Items from a dataset

%%

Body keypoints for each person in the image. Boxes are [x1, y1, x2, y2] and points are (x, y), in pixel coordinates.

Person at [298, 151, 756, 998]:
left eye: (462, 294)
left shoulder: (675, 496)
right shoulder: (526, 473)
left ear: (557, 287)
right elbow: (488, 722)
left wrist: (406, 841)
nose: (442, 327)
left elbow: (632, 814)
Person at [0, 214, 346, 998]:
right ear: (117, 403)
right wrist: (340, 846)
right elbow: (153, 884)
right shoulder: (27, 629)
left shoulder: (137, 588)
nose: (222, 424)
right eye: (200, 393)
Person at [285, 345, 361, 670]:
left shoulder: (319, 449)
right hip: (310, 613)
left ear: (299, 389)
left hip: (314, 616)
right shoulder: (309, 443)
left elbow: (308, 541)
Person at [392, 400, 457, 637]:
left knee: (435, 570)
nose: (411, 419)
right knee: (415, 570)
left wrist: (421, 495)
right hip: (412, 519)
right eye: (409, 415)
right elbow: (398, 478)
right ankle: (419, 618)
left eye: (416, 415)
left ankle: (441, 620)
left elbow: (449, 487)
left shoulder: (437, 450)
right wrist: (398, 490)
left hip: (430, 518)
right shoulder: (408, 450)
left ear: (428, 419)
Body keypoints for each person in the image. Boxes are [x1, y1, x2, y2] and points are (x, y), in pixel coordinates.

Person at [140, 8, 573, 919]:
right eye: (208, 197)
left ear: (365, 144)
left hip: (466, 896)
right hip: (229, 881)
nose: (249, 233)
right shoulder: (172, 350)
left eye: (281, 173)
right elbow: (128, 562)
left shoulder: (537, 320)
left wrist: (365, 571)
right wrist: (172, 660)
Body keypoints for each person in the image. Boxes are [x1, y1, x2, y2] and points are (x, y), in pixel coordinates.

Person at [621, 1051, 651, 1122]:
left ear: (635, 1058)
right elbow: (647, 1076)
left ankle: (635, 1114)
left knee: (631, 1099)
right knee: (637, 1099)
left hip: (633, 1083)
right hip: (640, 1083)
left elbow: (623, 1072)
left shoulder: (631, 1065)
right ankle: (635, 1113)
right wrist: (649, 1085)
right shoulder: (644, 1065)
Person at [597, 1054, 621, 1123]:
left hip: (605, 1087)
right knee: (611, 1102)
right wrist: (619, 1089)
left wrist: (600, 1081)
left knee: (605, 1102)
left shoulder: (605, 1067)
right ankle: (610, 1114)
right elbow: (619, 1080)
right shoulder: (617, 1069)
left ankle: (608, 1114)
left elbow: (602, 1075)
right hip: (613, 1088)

%%

--- TASK DESCRIPTION ---
Within the data above, how many lines include the string "elbow"? Answer with the number by itself.

--- ANSWER BOX ---
11